[Saved entries]
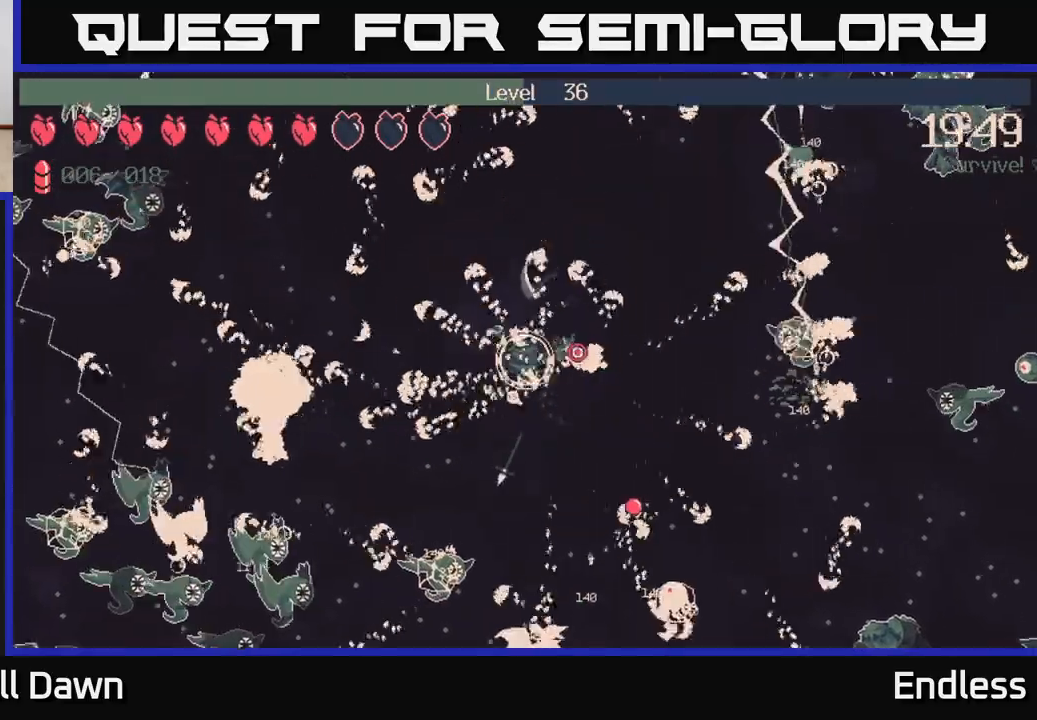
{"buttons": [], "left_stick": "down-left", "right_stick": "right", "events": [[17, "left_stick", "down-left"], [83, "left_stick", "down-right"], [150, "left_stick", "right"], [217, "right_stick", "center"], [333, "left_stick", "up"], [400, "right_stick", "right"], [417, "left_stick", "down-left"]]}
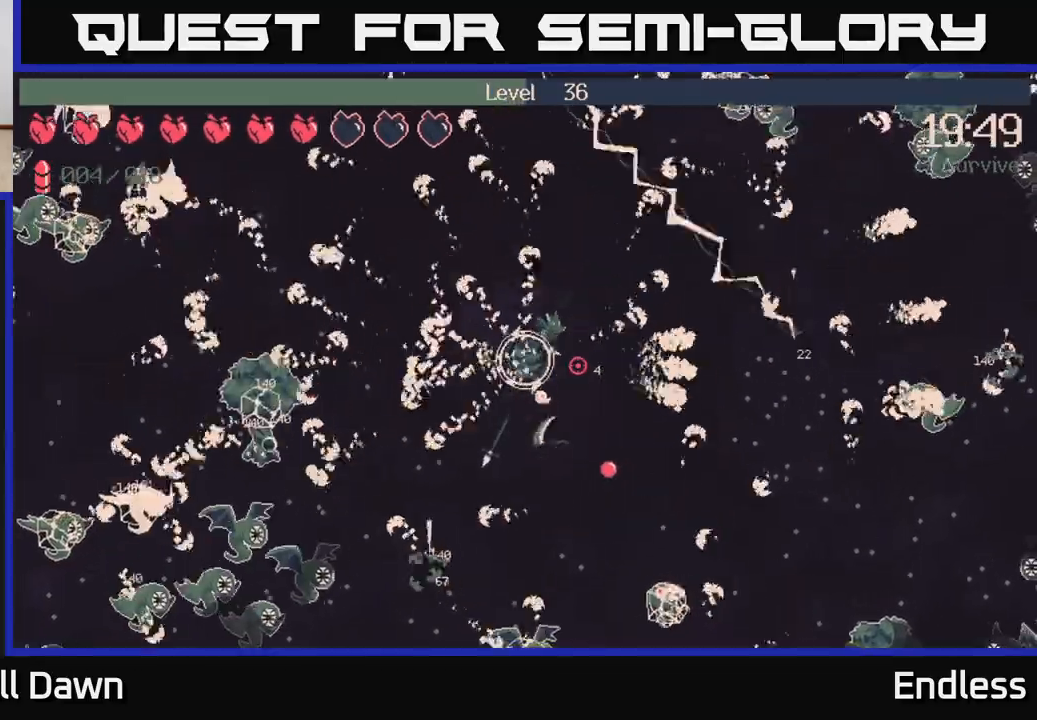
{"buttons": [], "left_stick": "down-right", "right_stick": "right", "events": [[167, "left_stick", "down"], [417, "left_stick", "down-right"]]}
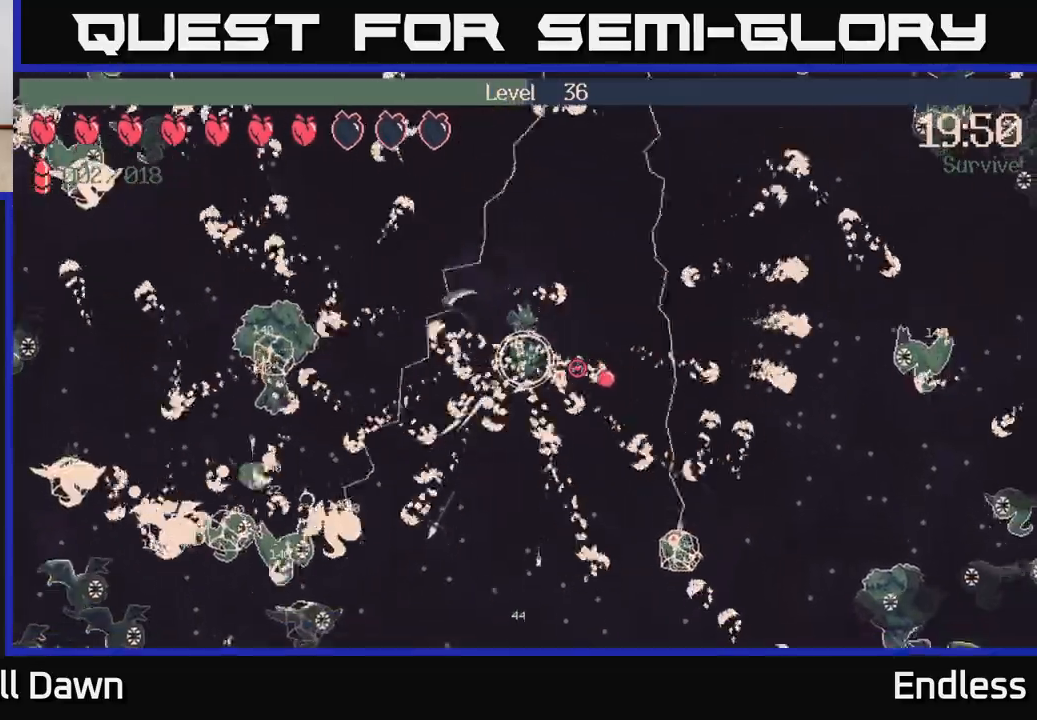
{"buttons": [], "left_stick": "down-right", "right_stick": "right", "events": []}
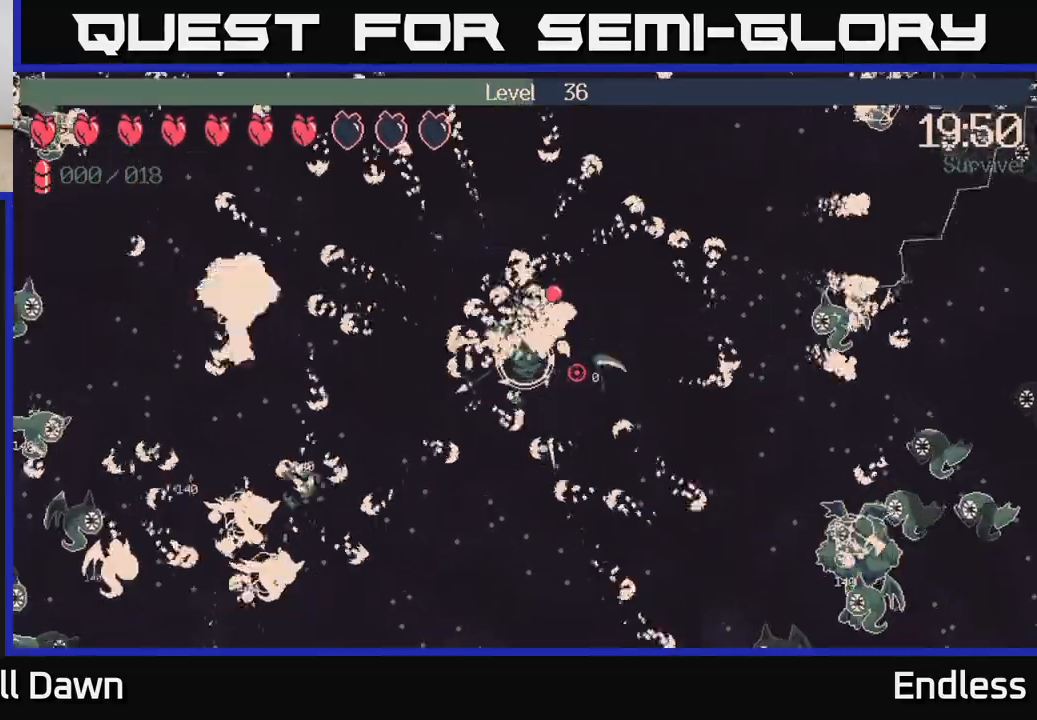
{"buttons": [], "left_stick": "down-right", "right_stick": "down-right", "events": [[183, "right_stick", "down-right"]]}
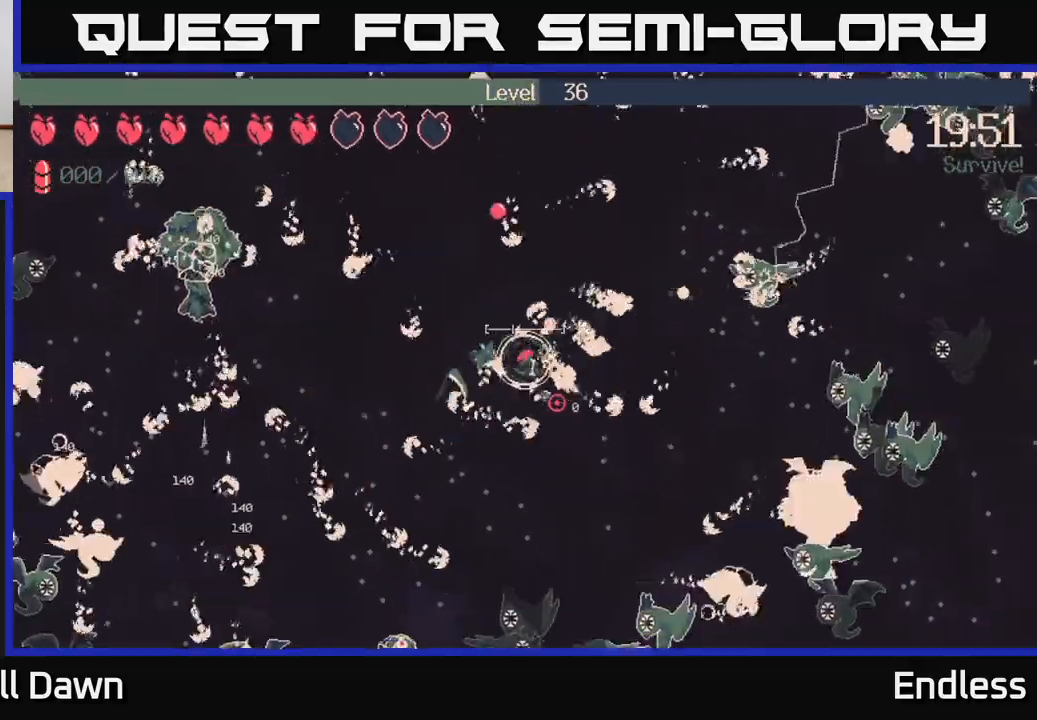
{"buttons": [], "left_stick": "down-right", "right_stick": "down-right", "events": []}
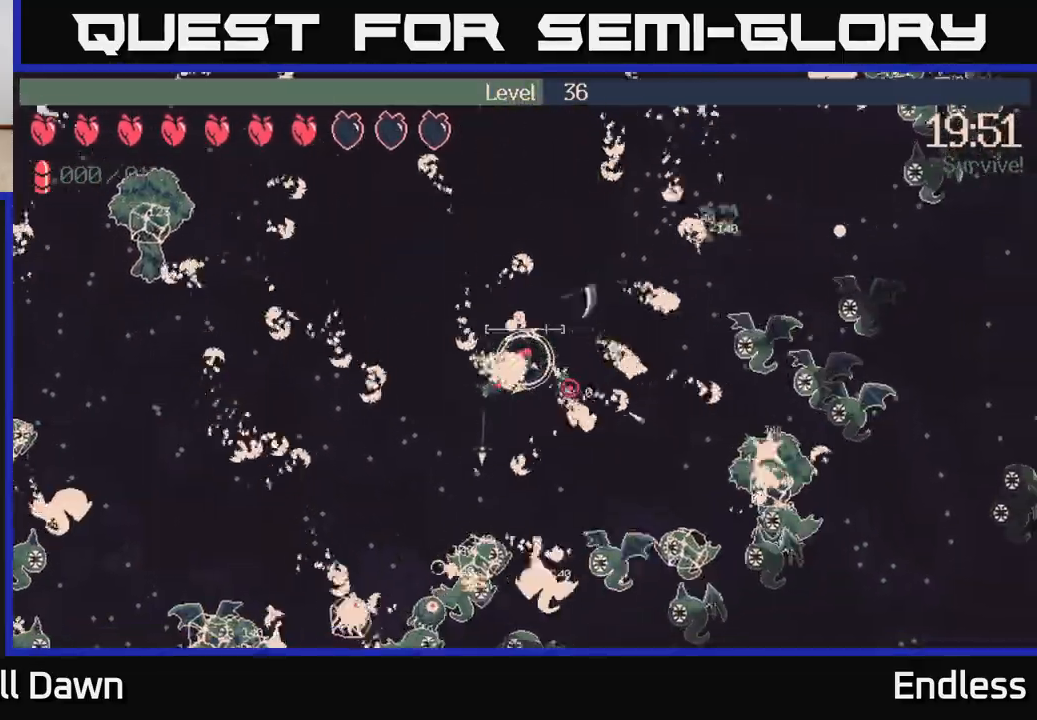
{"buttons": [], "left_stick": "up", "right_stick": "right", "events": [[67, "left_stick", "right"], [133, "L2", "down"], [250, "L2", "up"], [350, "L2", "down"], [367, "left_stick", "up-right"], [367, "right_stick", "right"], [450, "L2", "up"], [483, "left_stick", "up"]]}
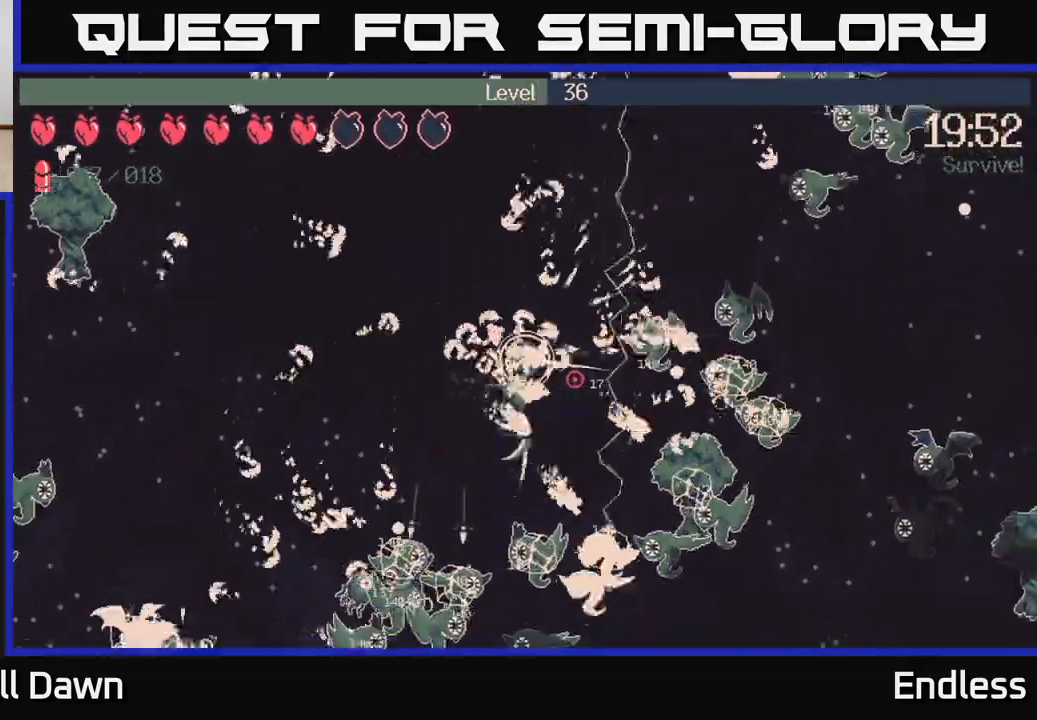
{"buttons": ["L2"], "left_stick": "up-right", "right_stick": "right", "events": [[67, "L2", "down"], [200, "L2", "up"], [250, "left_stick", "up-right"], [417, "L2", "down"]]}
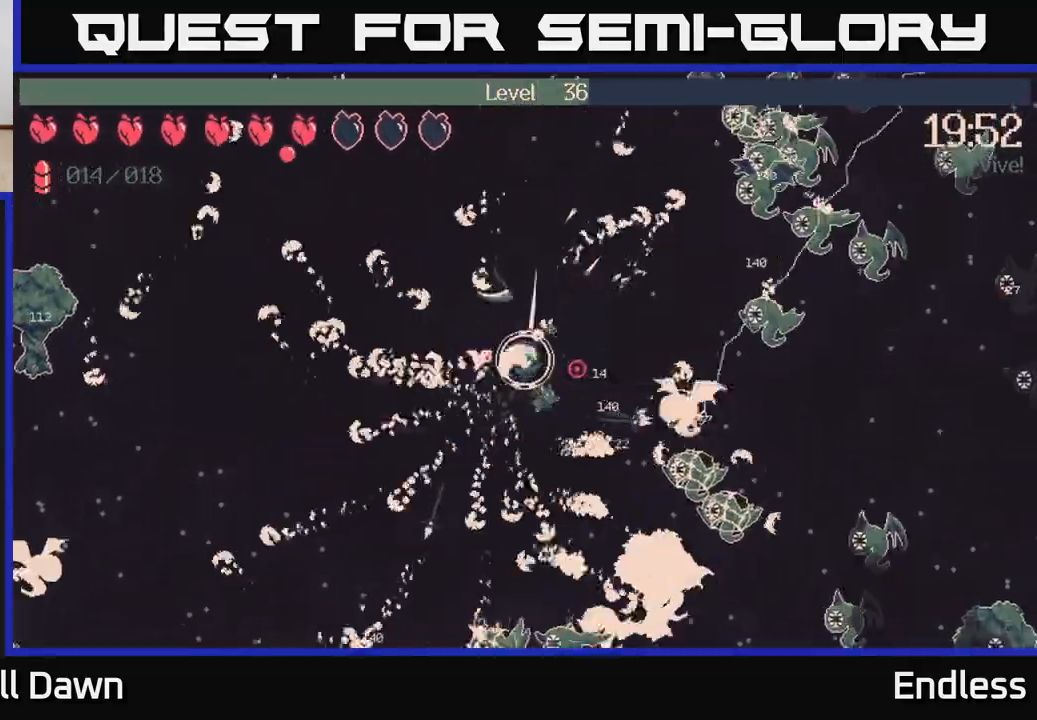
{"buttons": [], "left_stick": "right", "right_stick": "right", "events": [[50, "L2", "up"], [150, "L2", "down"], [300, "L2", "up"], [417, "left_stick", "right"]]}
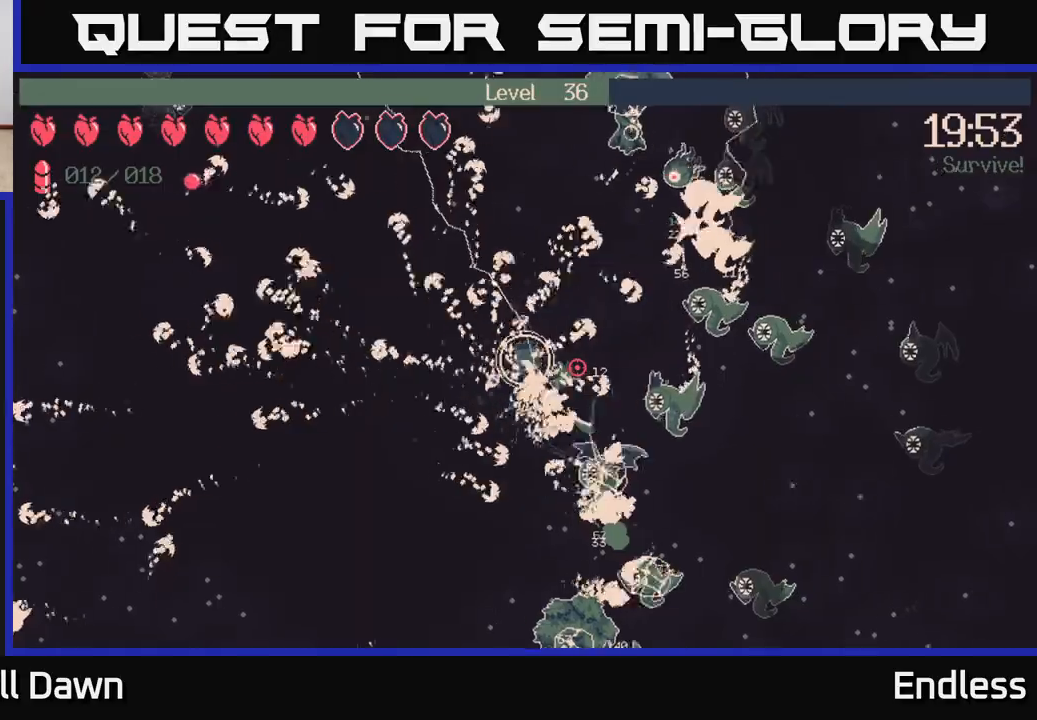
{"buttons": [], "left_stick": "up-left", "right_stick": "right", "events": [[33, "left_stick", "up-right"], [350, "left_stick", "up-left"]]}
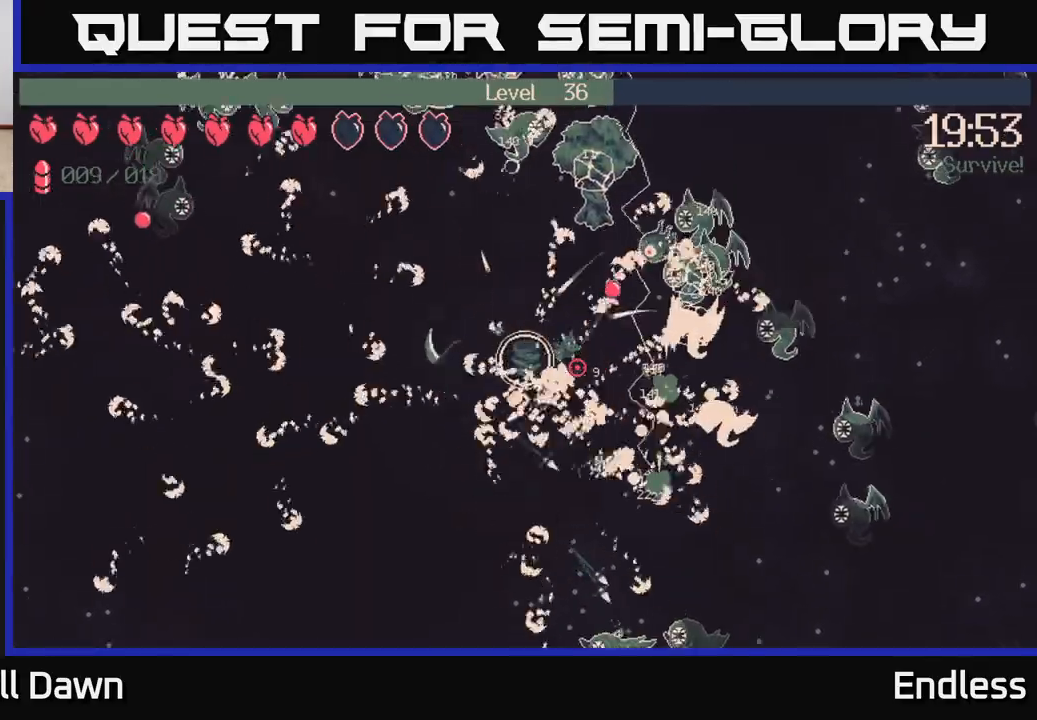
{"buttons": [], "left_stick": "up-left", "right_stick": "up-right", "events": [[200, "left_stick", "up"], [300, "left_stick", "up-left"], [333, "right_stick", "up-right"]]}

**Work order:** Nothing but the records themselves, exact and complete, should be returned; leave the pictures out.

**Solution:**
{"buttons": [], "left_stick": "down-left", "right_stick": "right", "events": [[17, "left_stick", "down-left"], [83, "left_stick", "down-right"], [150, "left_stick", "right"], [217, "right_stick", "center"], [333, "left_stick", "up"], [400, "right_stick", "right"], [417, "left_stick", "down-left"]]}
{"buttons": [], "left_stick": "down-right", "right_stick": "right", "events": [[167, "left_stick", "down"], [417, "left_stick", "down-right"]]}
{"buttons": [], "left_stick": "down-right", "right_stick": "right", "events": []}
{"buttons": [], "left_stick": "down-right", "right_stick": "down-right", "events": [[183, "right_stick", "down-right"]]}
{"buttons": [], "left_stick": "down-right", "right_stick": "down-right", "events": []}
{"buttons": [], "left_stick": "up", "right_stick": "right", "events": [[67, "left_stick", "right"], [133, "L2", "down"], [250, "L2", "up"], [350, "L2", "down"], [367, "left_stick", "up-right"], [367, "right_stick", "right"], [450, "L2", "up"], [483, "left_stick", "up"]]}
{"buttons": ["L2"], "left_stick": "up-right", "right_stick": "right", "events": [[67, "L2", "down"], [200, "L2", "up"], [250, "left_stick", "up-right"], [417, "L2", "down"]]}
{"buttons": [], "left_stick": "right", "right_stick": "right", "events": [[50, "L2", "up"], [150, "L2", "down"], [300, "L2", "up"], [417, "left_stick", "right"]]}
{"buttons": [], "left_stick": "up-left", "right_stick": "right", "events": [[33, "left_stick", "up-right"], [350, "left_stick", "up-left"]]}
{"buttons": [], "left_stick": "up-left", "right_stick": "up-right", "events": [[200, "left_stick", "up"], [300, "left_stick", "up-left"], [333, "right_stick", "up-right"]]}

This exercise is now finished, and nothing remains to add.